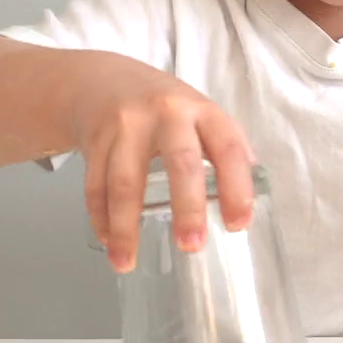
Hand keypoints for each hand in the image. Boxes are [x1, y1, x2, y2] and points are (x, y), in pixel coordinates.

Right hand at [70, 55, 254, 271]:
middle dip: (187, 207)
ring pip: (125, 181)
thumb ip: (224, 149)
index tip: (238, 225)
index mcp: (202, 111)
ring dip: (125, 227)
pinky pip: (95, 185)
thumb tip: (247, 196)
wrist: (103, 80)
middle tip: (191, 246)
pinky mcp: (95, 139)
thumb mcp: (200, 114)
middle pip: (181, 162)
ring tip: (127, 262)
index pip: (228, 148)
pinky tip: (108, 242)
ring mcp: (126, 125)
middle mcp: (167, 114)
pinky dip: (99, 218)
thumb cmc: (164, 108)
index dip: (237, 187)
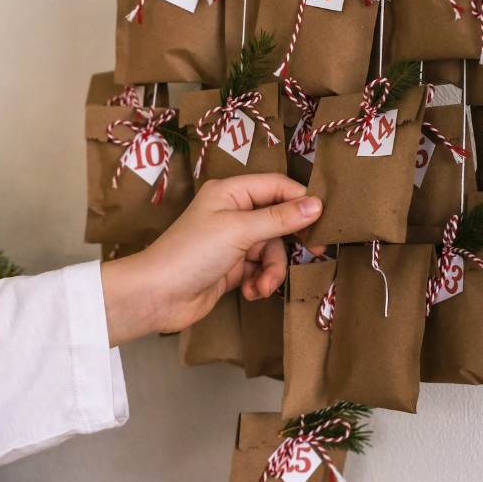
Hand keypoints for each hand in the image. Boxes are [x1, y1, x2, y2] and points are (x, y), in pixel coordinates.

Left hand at [100, 174, 323, 346]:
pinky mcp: (231, 267)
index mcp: (230, 192)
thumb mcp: (240, 230)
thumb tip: (316, 205)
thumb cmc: (193, 252)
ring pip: (271, 250)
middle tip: (314, 253)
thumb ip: (279, 218)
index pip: (276, 186)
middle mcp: (232, 212)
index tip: (323, 220)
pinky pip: (259, 269)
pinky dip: (258, 281)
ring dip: (271, 270)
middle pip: (277, 220)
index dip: (300, 200)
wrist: (158, 295)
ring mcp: (232, 241)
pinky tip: (249, 292)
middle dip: (289, 241)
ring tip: (260, 285)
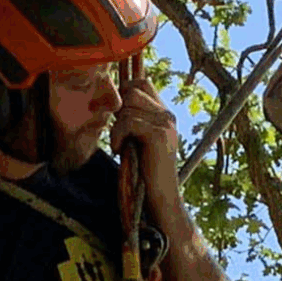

Problem requirements:
Within the data above, repeat exactly the lines from the one bearing "thumb mcp: (200, 114)" through the one bearing "pinky tip: (249, 292)". Include no pictures and nothing else.

Expected answer:
thumb mcp: (200, 114)
middle pip: (181, 162)
ring tip: (127, 262)
index pip: (228, 148)
pinky tip: (108, 242)
ring mcp: (126, 125)
middle mcp: (167, 114)
pinky dip: (99, 218)
thumb cmc: (164, 108)
index dip: (237, 187)
Hand keypoints for each hand in the image. Boxes are [x1, y1, x2, y2] and points are (x, y), in pixel coordinates.

Left hand at [100, 174, 323, 346]:
pinky mcp: (231, 267)
index mcp: (230, 192)
thumb mcp: (240, 230)
thumb tip: (316, 205)
thumb cmc: (193, 252)
ring pip: (271, 250)
middle tip: (314, 253)
thumb ip: (279, 218)
index pip: (276, 186)
middle mcp: (232, 212)
index tip: (323, 220)
pinky pip: (259, 269)
pinky dip: (258, 281)
ring dip: (271, 270)
middle pip: (277, 220)
index dip: (300, 200)
wrist: (158, 295)
ring mcp: (232, 241)
pinky tip: (249, 292)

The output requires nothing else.